Aim of the exercise —
A complete answer includes every line below with the word "logs".

Input data —
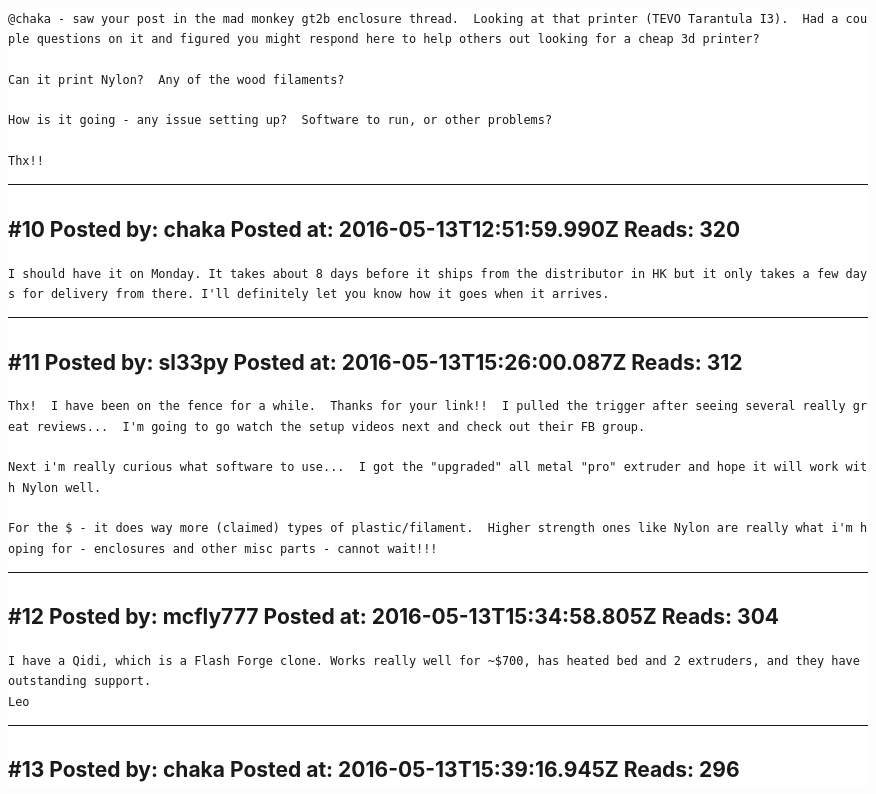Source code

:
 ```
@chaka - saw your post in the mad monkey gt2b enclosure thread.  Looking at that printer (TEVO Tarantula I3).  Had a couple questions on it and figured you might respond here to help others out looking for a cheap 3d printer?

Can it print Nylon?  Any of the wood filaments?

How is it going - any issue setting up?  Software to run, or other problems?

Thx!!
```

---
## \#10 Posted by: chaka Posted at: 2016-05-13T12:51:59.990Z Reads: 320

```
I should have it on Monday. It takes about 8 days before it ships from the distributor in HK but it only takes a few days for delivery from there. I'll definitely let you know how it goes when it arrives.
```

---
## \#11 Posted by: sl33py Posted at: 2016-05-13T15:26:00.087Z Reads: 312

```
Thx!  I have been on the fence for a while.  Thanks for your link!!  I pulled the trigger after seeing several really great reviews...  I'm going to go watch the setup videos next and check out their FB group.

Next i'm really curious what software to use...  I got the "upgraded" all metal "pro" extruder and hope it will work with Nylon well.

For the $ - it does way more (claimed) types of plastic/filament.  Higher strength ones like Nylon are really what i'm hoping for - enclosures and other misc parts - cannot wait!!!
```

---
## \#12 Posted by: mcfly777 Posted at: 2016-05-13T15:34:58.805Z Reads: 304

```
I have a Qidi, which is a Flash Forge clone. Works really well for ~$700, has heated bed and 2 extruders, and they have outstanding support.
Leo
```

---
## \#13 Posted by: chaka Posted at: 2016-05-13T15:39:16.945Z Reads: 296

--

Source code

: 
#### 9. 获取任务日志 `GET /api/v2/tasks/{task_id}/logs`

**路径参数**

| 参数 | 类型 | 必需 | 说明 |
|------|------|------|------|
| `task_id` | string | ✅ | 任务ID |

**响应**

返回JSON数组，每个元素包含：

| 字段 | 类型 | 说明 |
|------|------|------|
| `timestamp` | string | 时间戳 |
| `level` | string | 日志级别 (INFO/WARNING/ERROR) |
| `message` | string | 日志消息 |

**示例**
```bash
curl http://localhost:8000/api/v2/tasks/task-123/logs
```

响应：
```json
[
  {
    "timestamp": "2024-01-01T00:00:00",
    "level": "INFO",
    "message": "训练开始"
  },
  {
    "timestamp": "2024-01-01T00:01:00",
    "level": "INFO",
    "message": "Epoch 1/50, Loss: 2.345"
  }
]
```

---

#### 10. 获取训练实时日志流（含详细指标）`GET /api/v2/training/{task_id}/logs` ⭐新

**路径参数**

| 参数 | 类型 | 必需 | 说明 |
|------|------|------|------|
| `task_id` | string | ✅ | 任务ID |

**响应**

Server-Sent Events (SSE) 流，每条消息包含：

Response to this exercise —
#### 9. 获取任务日志 `GET /api/v2/tasks/{task_id}/logs`
curl http://localhost:8000/api/v2/tasks/task-123/logs
#### 10. 获取训练实时日志流（含详细指标）`GET /api/v2/training/{task_id}/logs` ⭐新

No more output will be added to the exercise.